- [Input for this task]
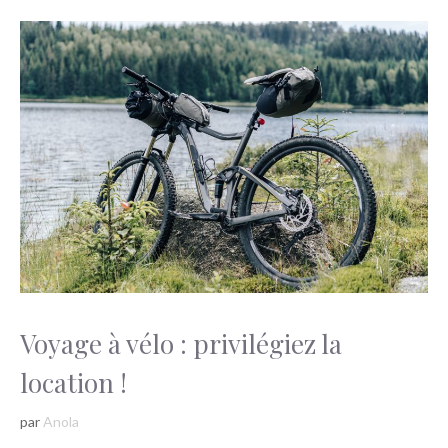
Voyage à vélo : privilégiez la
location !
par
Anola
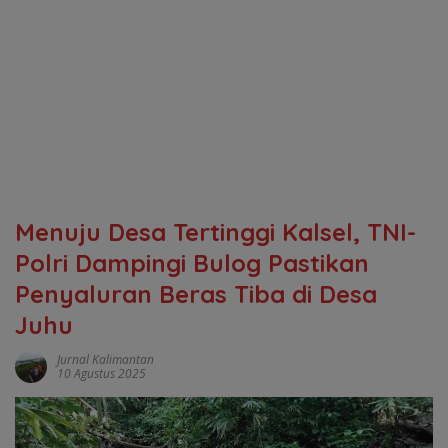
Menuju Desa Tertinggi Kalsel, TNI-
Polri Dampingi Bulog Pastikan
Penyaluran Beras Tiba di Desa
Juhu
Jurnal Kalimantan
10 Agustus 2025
--
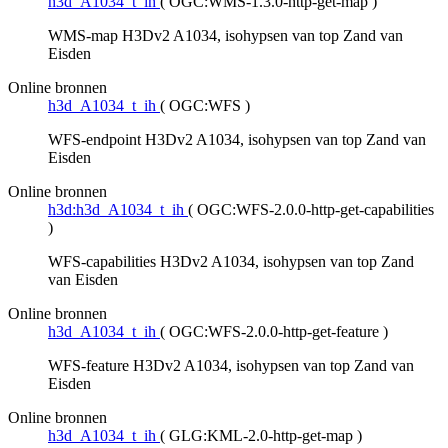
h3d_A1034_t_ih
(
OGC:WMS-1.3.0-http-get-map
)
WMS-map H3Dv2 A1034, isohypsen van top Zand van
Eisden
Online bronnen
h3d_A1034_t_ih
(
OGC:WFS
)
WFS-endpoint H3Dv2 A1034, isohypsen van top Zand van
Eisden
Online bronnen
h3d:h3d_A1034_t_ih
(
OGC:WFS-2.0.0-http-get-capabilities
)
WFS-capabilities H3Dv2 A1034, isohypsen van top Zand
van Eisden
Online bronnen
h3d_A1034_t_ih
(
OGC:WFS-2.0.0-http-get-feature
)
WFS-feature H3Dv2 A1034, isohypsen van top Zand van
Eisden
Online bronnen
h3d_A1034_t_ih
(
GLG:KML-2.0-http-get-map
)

- [Directive]
How many lines of the entries above include the word "http"? Answer with the number only.

- [Problem solution]
4